Das Hebammen-Start-up Kinderheldin kooperiert mit einer großen Versicherung. Auch Teleclinic kann zum Jahresanfang neue Partnerschaften verkünden.

Das Baby mag nicht trinken, das Baby schläft nicht ein: Für besorgte Eltern will das Berliner Start-up Kinderheldin da sein – und via Chat oder Telefon den direkten Kontakt zu einer Hebamme herstellen. Wie viele andere Gesundheits-Start-ups steht aber auch Kinderheldin vor der Frage, wie und von wem diese Dienstleistung bezahlt werden soll.
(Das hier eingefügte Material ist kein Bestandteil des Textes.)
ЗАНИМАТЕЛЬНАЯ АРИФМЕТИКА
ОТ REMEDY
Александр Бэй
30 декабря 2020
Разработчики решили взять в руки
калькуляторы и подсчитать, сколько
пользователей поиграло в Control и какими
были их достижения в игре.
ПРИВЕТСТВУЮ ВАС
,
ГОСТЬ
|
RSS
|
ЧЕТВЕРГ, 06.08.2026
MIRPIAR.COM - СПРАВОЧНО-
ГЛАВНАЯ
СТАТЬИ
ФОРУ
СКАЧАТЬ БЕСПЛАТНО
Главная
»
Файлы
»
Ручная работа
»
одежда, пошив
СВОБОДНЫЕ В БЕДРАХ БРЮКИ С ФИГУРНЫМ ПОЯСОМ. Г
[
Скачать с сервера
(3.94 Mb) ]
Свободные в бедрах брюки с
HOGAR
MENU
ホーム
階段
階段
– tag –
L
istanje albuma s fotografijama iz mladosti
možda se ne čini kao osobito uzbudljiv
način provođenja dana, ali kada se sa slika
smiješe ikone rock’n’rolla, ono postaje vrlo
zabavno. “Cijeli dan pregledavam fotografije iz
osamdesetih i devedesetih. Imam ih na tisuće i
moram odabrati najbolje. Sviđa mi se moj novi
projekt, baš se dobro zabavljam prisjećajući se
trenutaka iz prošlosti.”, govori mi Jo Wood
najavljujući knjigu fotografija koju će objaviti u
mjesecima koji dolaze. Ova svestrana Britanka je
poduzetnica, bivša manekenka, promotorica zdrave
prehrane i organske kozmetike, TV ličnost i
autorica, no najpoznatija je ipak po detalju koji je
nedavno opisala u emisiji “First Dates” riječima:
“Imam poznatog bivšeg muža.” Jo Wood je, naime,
Gegenüber dem Verbraucher rechnet das 2017 vom Company Builder Heartbeat Lab initiierte Unternehmen pro Anruf oder über eine monatliche Flatrate ab.

Um die Masse zu erreichen, müssen jedoch Kooperationen mit Klinikketten oder Krankenkassen her. Einen großen Meilenstein kann Kinderheldin jetzt verkünden: Die Barmer übernimmt die Kosten für werdende oder junge Elternpaare. Im vergangenen Oktober hatte bereits die R+V BBK eine zeitlich begrenzte Unterstützung für ihre Mitglieder übernommen.
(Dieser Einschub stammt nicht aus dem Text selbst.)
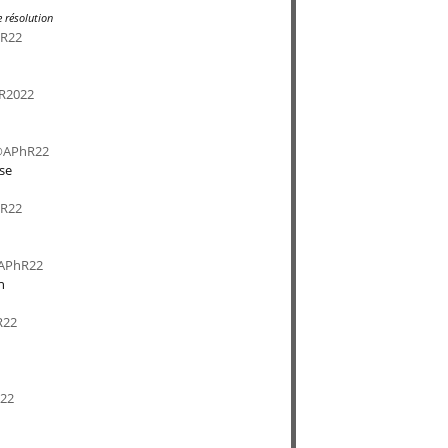
 résolution
se
n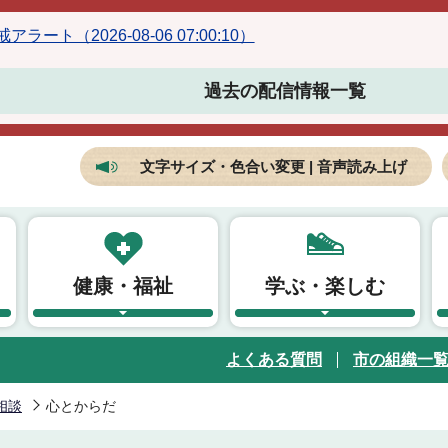
ラート（2026-08-06 07:00:10）
過去の配信情報一覧
文字サイズ・色合い変更 | 音声読み上げ
健康・福祉
学ぶ・楽しむ
よくある質問
市の組織一
相談
心とからだ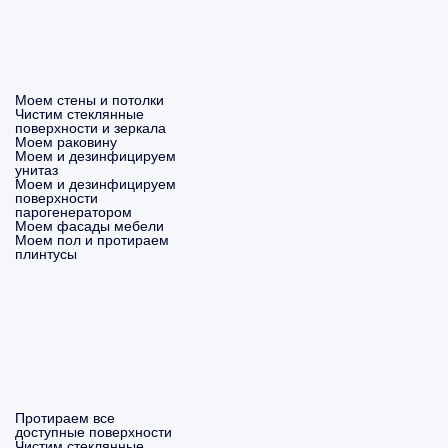
Моем стены и потолки
Чистим стеклянные
поверхности и зеркала
Моем раковину
Моем и дезинфицируем
унитаз
Моем и дезинфицируем
поверхности
парогенератором
Моем фасады мебели
Моем пол и протираем
плинтусы
Протираем все
доступные поверхности
Чистим стеклянные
Das Beispiel zeigt: Die deutschen Krankenkassen werden offensiver, wenn es um die Einbindung von Gesundheits-Start-ups geht. Sie verantworten und verteilen große Teile des deutschen Budgets im Gesundheitswesen – und sind damit heiß begehrte Ansprechpartner für Start-ups. Die Kooperation mit einer gesetzlichen und privaten Versicherung beschert den Healthtechs nicht nur einen einfacheren und kostengünstigeren Zugang zu einer Vielzahl von Kunden, sondern bringt oft auch noch einen Vertrauensvorschuss, den sich die jungen Start-ups ansonsten mühsam erarbeiten müssen.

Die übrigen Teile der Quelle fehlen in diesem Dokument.